• [EXERCISE MATERIAL]:
○ ○ ○ ○ ○

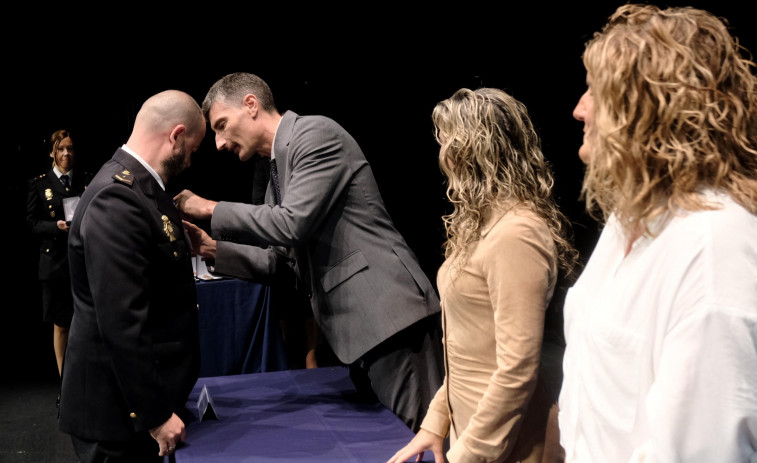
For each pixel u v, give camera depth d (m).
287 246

○ ○ ○ ○ ○

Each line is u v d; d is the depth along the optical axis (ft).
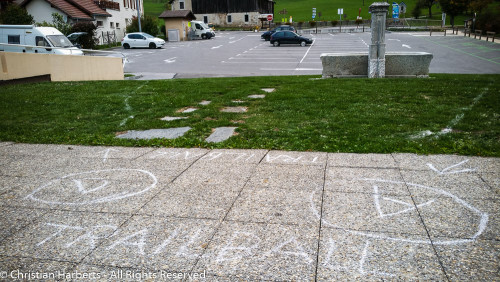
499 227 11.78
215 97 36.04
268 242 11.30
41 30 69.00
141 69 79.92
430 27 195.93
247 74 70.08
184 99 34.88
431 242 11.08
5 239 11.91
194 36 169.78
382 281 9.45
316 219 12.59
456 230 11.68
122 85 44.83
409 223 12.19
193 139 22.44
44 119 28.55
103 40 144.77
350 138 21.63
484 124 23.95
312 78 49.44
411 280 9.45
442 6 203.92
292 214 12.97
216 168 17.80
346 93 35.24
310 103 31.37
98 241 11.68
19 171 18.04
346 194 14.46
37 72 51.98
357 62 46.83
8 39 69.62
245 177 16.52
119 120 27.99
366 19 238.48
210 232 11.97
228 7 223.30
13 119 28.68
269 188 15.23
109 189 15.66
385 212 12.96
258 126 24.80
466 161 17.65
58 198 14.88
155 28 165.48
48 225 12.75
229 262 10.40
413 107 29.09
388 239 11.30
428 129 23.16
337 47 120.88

○ ○ ○ ○ ○

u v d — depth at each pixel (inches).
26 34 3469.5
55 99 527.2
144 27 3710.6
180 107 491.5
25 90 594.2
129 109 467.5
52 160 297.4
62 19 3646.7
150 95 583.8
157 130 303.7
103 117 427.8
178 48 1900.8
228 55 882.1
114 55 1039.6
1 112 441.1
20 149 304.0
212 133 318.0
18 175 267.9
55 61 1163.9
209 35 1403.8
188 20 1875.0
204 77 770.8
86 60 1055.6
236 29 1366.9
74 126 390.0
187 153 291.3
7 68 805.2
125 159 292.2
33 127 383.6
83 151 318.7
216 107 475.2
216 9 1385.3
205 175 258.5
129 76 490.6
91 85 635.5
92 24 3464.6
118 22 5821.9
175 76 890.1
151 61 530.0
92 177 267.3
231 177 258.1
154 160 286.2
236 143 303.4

○ ○ ○ ○ ○

• [PROBLEM STATEMENT]: Which of the lines above mention the word "pixel"? Pull those lines out.

• [PROBLEM SOLUTION]:
For each pixel u v, give camera depth d (m).
u v d — depth at each pixel (inches).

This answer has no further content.